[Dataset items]
= Beginning of Section =

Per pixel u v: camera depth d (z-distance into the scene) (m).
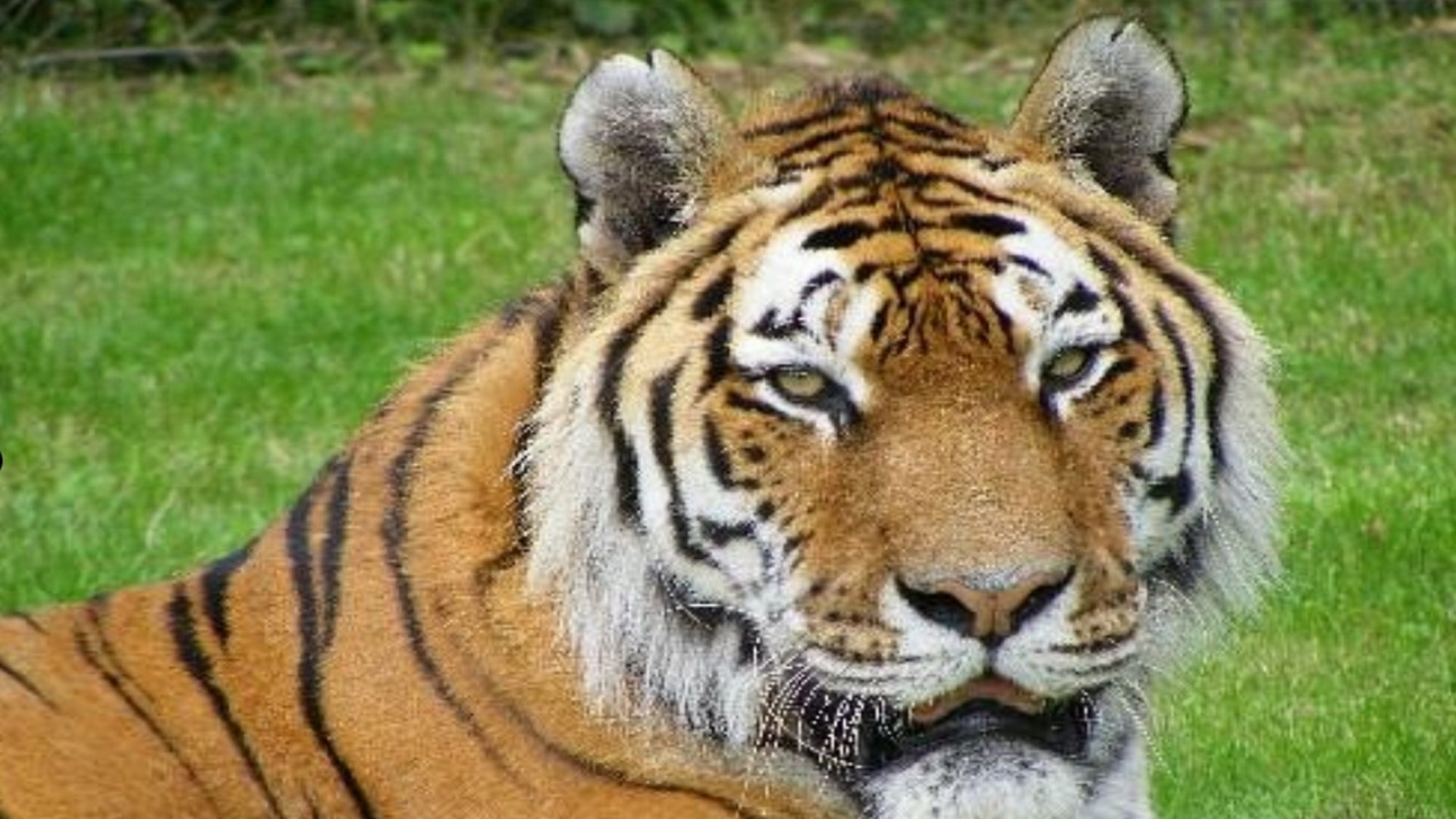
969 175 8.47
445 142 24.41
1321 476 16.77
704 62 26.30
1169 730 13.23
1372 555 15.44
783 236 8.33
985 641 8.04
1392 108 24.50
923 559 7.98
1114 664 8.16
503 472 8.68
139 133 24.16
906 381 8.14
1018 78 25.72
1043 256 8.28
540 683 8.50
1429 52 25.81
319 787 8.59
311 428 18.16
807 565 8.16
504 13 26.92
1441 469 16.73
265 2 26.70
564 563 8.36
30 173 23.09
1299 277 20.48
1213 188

= End of Section =

The task: Working down from the line that contains "540 683 8.50", retype each line exactly through the last line of the data, and give nothing else.

Output:
540 683 8.50
1429 52 25.81
319 787 8.59
311 428 18.16
807 565 8.16
504 13 26.92
1441 469 16.73
265 2 26.70
564 563 8.36
30 173 23.09
1299 277 20.48
1213 188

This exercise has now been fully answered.